When meatball-slinging 1831 Tavern closed at the end of July, Seth Laufman didn't let the historic tavern space near the corner of East Mound and High streets sit dormant for long. The Athens native always had visions of opening his own place. And a building with claims as the longest-running bar in Columbus history was the perfect fit.

On Monday, Aug. 31, Laufman will open Blind Lady Tavern-a pre-Prohibition-themed bar-at 22 E. Mound St. "We're really tapping into the 19th century, pre-Prohibition, saloon vibe," says Laufman, who returned to Ohio in January after a 10-year stint in San Francisco where he bartended at and managed spots like Comstock Saloon-a turn-of-the-century saloon and cocktail bar. "It's got the same kind of vibe [as the former Jury Room]. [Comstock] is the city's second oldest bar."

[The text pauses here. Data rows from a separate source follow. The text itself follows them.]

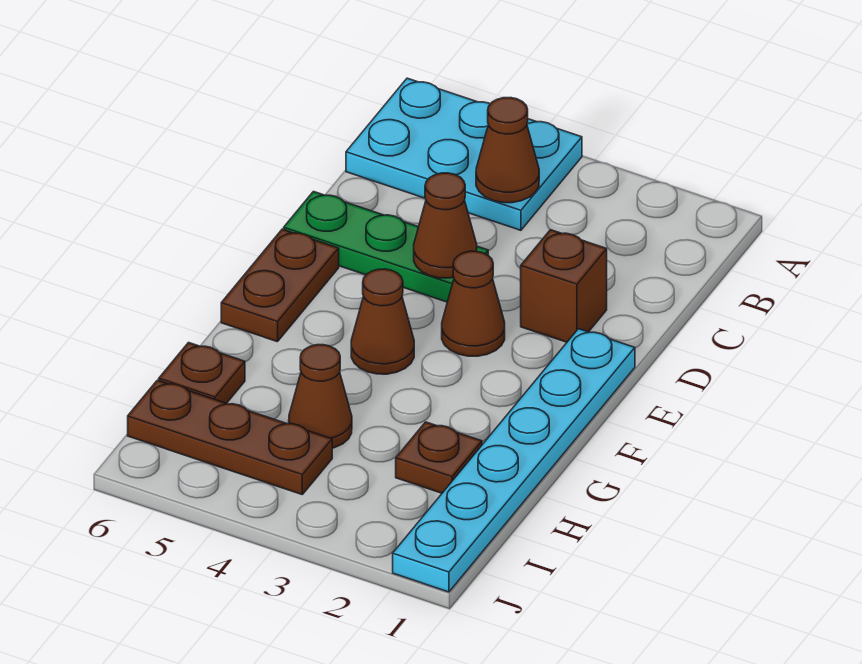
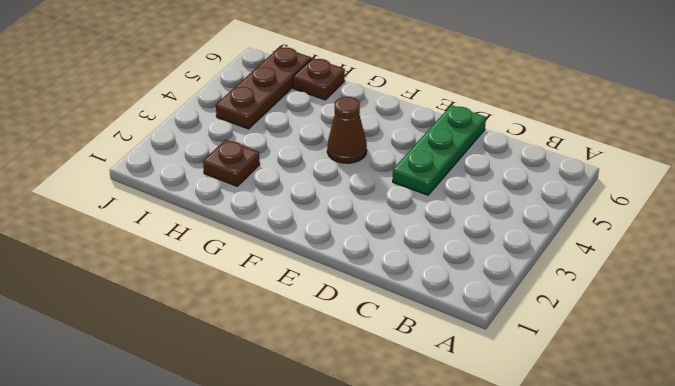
none -> cyan plate A4:B6 level 1
none -> brown brick D2 level 1
none -> cyan plate E1:J1 level 1

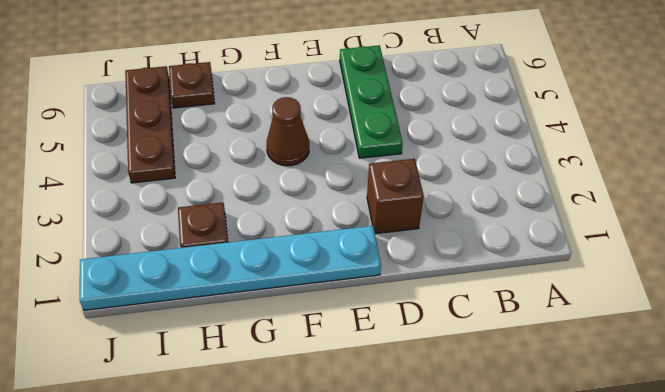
none -> cyan plate A4:B6 level 1
none -> brown cone E3 level 1
none -> brown plate E6:F6 level 1

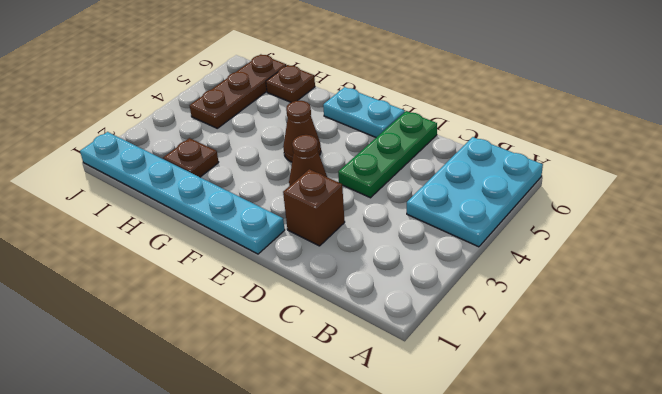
cyan plate E6:F6 level 1 -> brown plate E6:F6 level 1
none -> brown cone H4 level 1
none -> brown cone B4 level 2
none -> brown cone D4 level 2

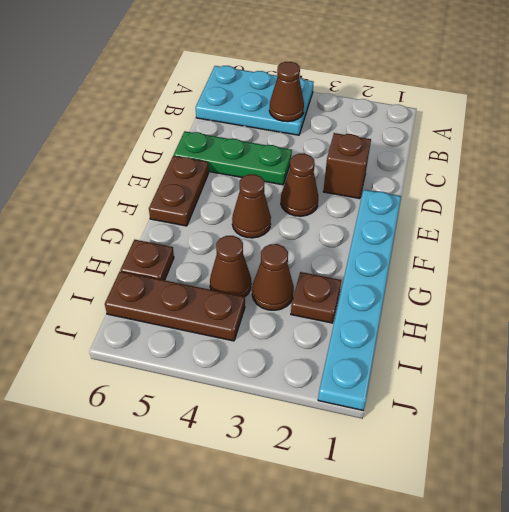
brown cone H3 level 1 -> brown cone D4 level 2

Laufman's changed little of the atmosphere, holding on to the dark wood and striped wallpaper. He wants Blind Lady Tavern to be a spot where everyone feels comfortable-whether you're in for a craft cocktail or a shot and a beer.

He's also encouraged by the revitalization of Downtown, including the growth of Fourth and Main streets and the forthcoming apartments just up the street. The area needs a good bar, he says. "Location-wise, we're in the heart of it all," he says. "I want to give people a reason to come back here."

Blind Lady Tavern will open serving drinks and a limited snack menu that includes charcuterie, cheese and pickled items. Laufman is still searching for a chef to produce inspired comfort food.

"For drinks, we're sticking to a list of classics and then some house creations," he says. One such concoction is the Frances Miller-mezcal, Liquor 43, lemon and IPA. All drinks are named in ode to the history of the building or legal jargon. (Even the tavern name, Blind Lady, is an ode to blindfolded Lady Justice.) Miller was the woman known for running a brothel in the back room. Legend also holds that Miller haunts the space.

Daily rotating punches will also be available by the glass or bowl to share. There will also be formal absinthe service. "I want to get people to sit down, try it and talk to each other," Laufman says.

Forthcoming happy hour specials will include a shot and a beer, and build-your-own drinks where guest choose the style (like a ricky or fizz) and the spirit, and the bartender takes it from there.

Blind Lady Tavern will be open Monday through Saturday from 4 p.m. to 1 a.m.